Author : Carol A. Hess
Publisher : University of Chicago Press
Page : 361 pages
File Size : 36,50 MB
Release : 2001
Category : Music
ISBN : 0226330389
Although studies of Modernism have focused largely on European nations, Spain has been conspicuously neglected. As Carol A. Hess argues in this compelling book, such neglect is wholly undeserved. Through composer Manuel de Falla (1876-1946), Hess explores the advent of Modernism in Spain in relation to political and cultural tensions prior to the Spanish Civil War. The result is a fresh view of the musical life of Spain that departs from traditional approaches to the subject and reveals an open and constantly evolving aesthetic climate.
Author : Leo Plenckers
Publisher : Archaeopress Publishing Ltd
Page : 212 pages
File Size : 18,50 MB
Release : 2021-12-16
Category : Music
ISBN : 1789699339
This book offers a comprehensive survey of the history and the development of Arab music and musical theory from its pre-Islamic roots until 1970, as well as a discussion of the major genres and forms practiced today, such as the Egyptian gīl, the Algerian raï and Palestinian hip hop; it also touches upon musical instruments and folk music.
Author : Richard L. Kagan
Publisher : University of Illinois Press
Page : 314 pages
File Size : 10,64 MB
Release : 2002
Category : Public opinion
ISBN : 9780252027246
Setting aside the pastiche of bullfighters and flamenco dancers that has dominated the U.S. image of Spain for more than a century, this innovative volume uncovers the roots of Spanish studies to explain why the diversity, vitality, and complexity of Spanish history and culture have been reduced in U.S. accounts to the equivalent of a tourist brochure. Spurred by the complex colonial relations between the United States and Spain, the new field of Spanish studies offered a way for the young country to reflect a positive image of itself as a democracy, in contrast with perceived Spanish intolerance and closure.
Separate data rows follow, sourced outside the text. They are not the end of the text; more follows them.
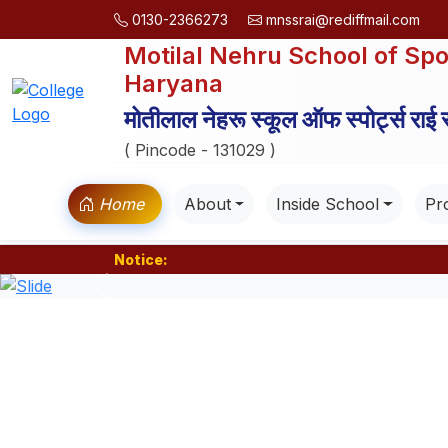
0130-2366273
mnssrai@rediffmail.com
Motilal Nehru School of Spo
Haryana
मोतीलाल नेहरू स्कूल ऑफ स्पोर्ट्स राई
( Pincode - 131029 )
Home
About
Inside School
Pro
Notice:
Previous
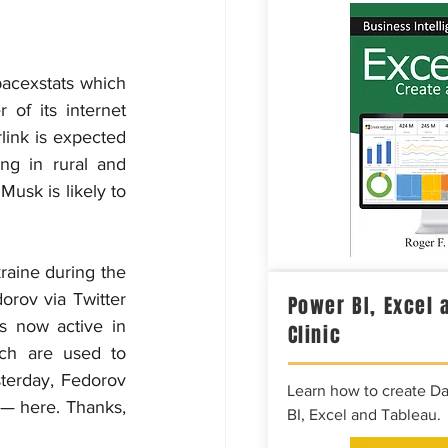
Spacexstats which 
f its internet 
link is expected 
ng in rural and 
usk is likely to 
raine during the 
rov via Twitter 
Power BI, Excel 
 now active in 
Clinic
ch are used to 
sterday, Fedorov 
Learn how to create D
 — here. Thanks, 
BI, Excel and Tableau.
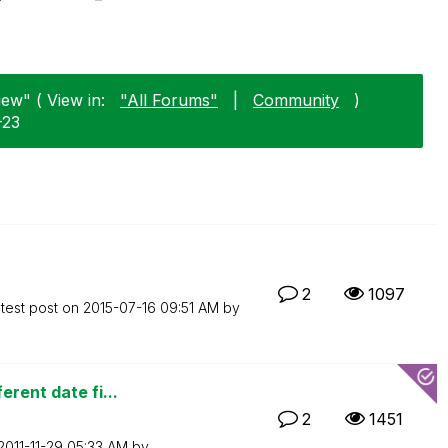
iew" ( View in:
"All Forums"
|
Community
)
-23
2
1097
test post on
‎2015-07-16
09:51 AM
by
erent date fi...
2
1451
‎2011-11-29
05:33 AM
by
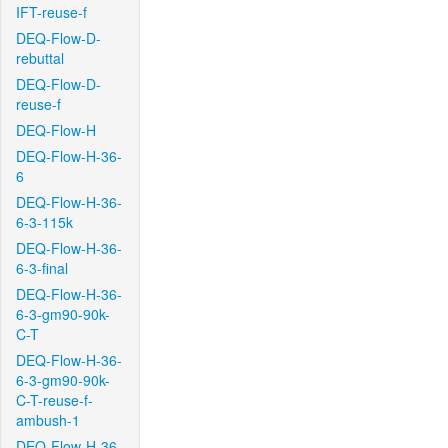
IFT-reuse-f
DEQ-Flow-D-
rebuttal
DEQ-Flow-D-
reuse-f
DEQ-Flow-H
DEQ-Flow-H-36-
6
DEQ-Flow-H-36-
6-3-115k
DEQ-Flow-H-36-
6-3-final
DEQ-Flow-H-36-
6-3-gm90-90k-
C-T
DEQ-Flow-H-36-
6-3-gm90-90k-
C-T-reuse-f-
ambush-1
DEQ-Flow-H-36-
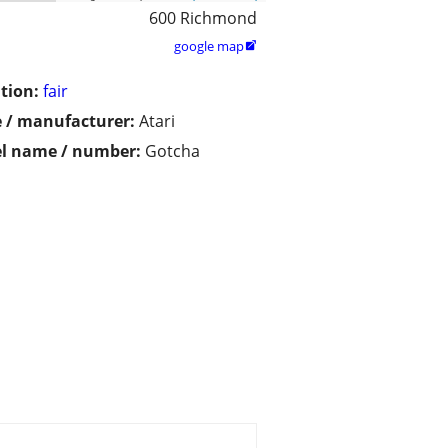
600 Richmond
google map

tion:
fair
 / manufacturer:
Atari
l name / number:
Gotcha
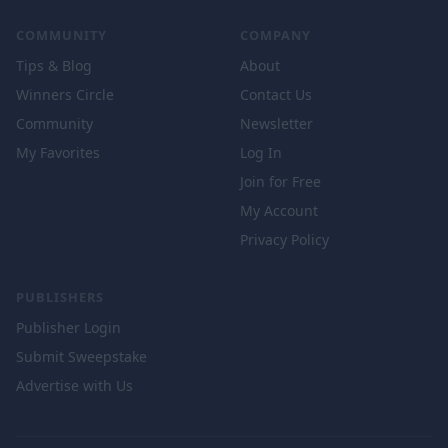
COMMUNITY
COMPANY
Tips & Blog
About
Winners Circle
Contact Us
Community
Newsletter
My Favorites
Log In
Join for Free
My Account
Privacy Policy
PUBLISHERS
Publisher Login
Submit Sweepstake
Advertise with Us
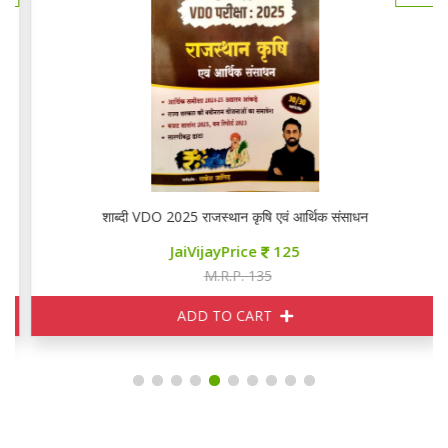
शाब्दी VDO 2025 राजस्थान कृषि एवं आर्थिक संसाधन
JaiVijayPrice
125
M.R.P. 135
ADD TO CART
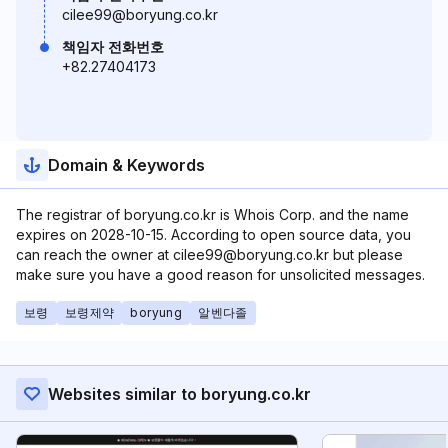
cilee99@boryung.co.kr
책임자 전화번호
+82.27404173
Domain & Keywords
The registrar of boryung.co.kr is Whois Corp. and the name
expires on 2028-10-15. According to open source data, you
can reach the owner at cilee99@boryung.co.kr but please
make sure you have a good reason for unsolicited messages.
보령
보령제약
boryung
알벤다졸
Websites similar to boryung.co.kr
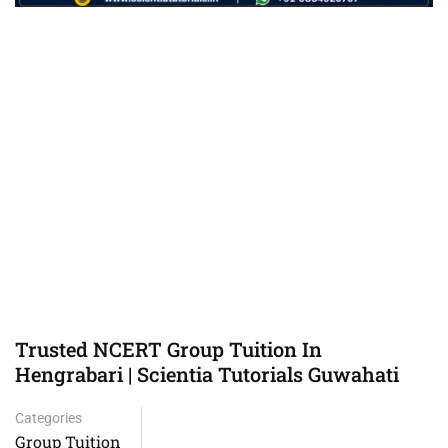
Trusted NCERT Group Tuition In
Hengrabari | Scientia Tutorials Guwahati
Categories
Group Tuition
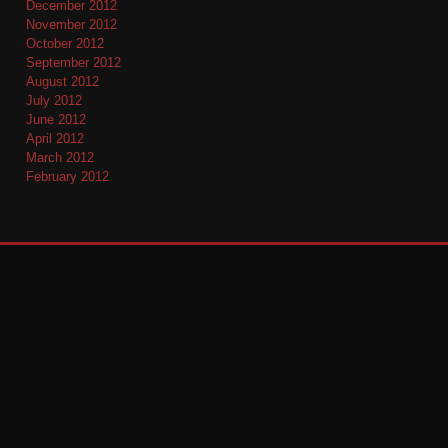
December 2012
November 2012
October 2012
September 2012
August 2012
July 2012
June 2012
April 2012
March 2012
February 2012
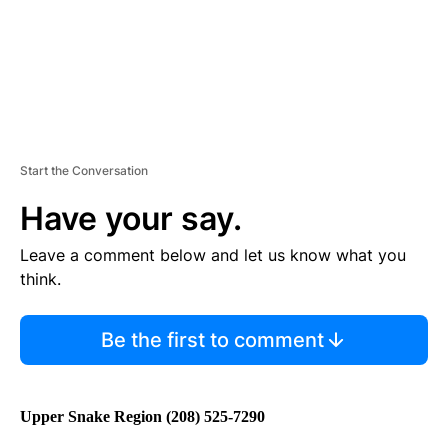
Start the Conversation
Have your say.
Leave a comment below and let us know what you
think.
Be the first to comment
Upper Snake Region (208) 525-7290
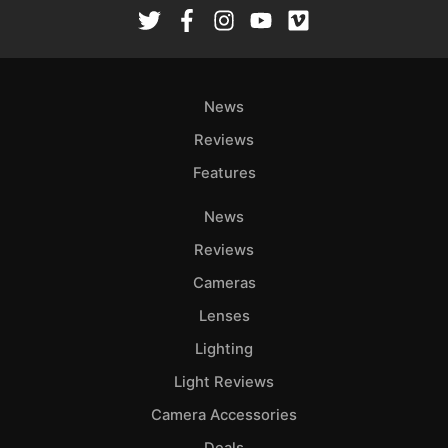
Rev
Cam
Len
Ligh
News
Li
Rev
Reviews
Cam
Features
Acces
News
De
Reviews
Ab
Cameras
Adve
Lenses
Pri
Lighting
Pol
Light Reviews
Camera Accessories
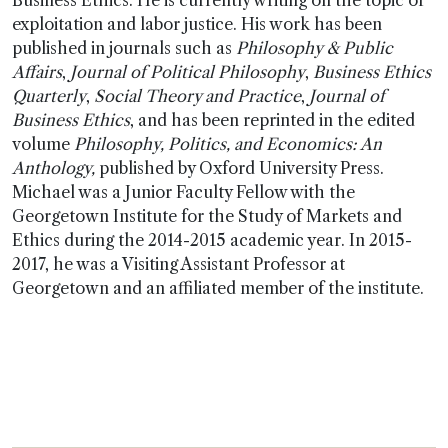
Business Ethics. He is currently writing on the topic of
exploitation and labor justice. His work has been
published in journals such as
Philosophy & Public
Affairs
,
Journal of Political Philosophy
,
Business Ethics
Quarterly
,
Social Theory and Practice
,
Journal of
Business Ethics
, and has been reprinted in the edited
volume
Philosophy, Politics, and Economics: An
Anthology,
published by Oxford University Press.
Michael was a Junior Faculty Fellow with the
Georgetown Institute for the Study of Markets and
Ethics during the 2014-2015 academic year. In 2015-
2017, he was a Visiting Assistant Professor at
Georgetown and an affiliated member of the institute.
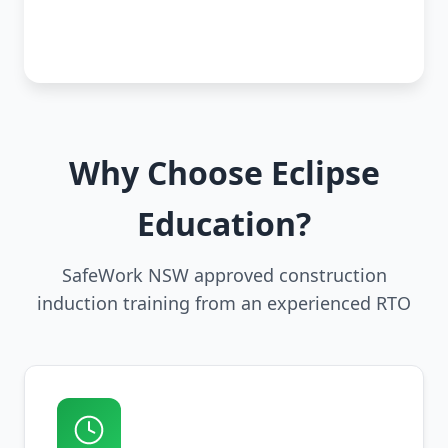
Why Choose Eclipse
Education?
SafeWork NSW approved construction
induction training from an experienced RTO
Spain in America investigates the political and historical forces behind this duality, surveying the work of the major nineteenth-century U.S. Hispanists in the fields of history, art history, literature, and music. A distinguished panel of contributors offers fresh examinations of the role of U.S. writers, especially Washington Irving and Henry Wadsworth Longfellow, in crafting a wildly romantic vision of Spain. They examine the views of such scholars as William H. Prescott and George Ticknor, who contrasted the "failure" of Spanish history with U.S. exceptionalism. Other essays explore how U.S. interests in Latin America consistently colored its vision of Spain and how musicology in the United States, dominated by German émigrés, relegated Spanish music to little more than a footnote. Also included are profiles of the philanthropist Archer Mitchell Huntington and the pioneering art historians Georgiana Goddard King and Arthur Kingsley Porter, who spearheaded U.S. interest in the architecture and sculpture of medieval Spain. Providing a much-needed look at the development and history of Hispanism, Spain in America opens the way toward confronting and modifying reductive views of Spain that are frozen in another time.